Human pose images with coordinates:
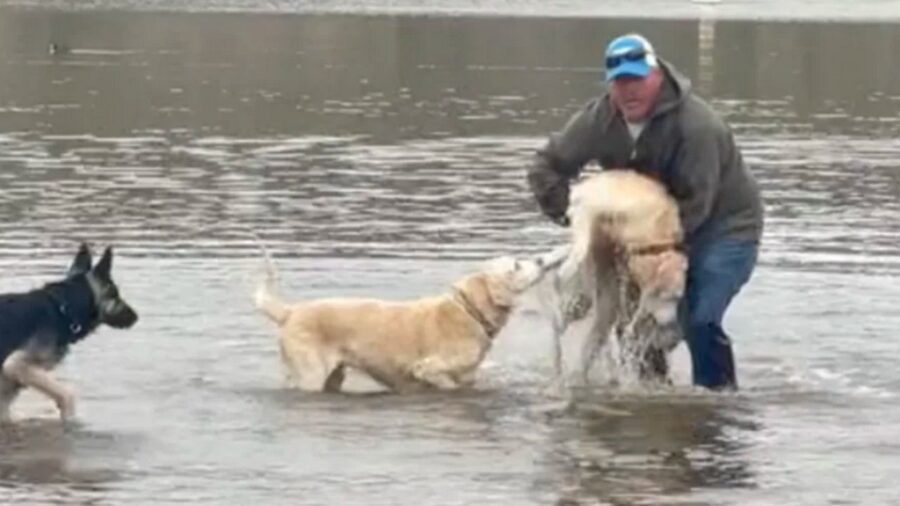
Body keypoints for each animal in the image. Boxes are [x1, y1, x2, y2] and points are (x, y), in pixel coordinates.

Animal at [253, 247, 560, 394]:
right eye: (516, 265)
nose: (541, 260)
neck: (469, 312)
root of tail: (289, 311)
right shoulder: (428, 369)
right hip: (312, 374)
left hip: (333, 375)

**AIM OF THE EXERCISE**
Pictures stay out; the entries above are to be output exactly as given.

**SOLUTION**
Body keypoints for each animal in the image. Boxes are [x1, y1, x2, y2] and points are (x, y), in pixel coordinates.

Animal at [253, 247, 560, 394]:
right eye: (516, 265)
nose: (541, 260)
neck: (469, 312)
root of tail: (289, 311)
right shoulder: (428, 369)
right hip: (312, 374)
left hip: (333, 375)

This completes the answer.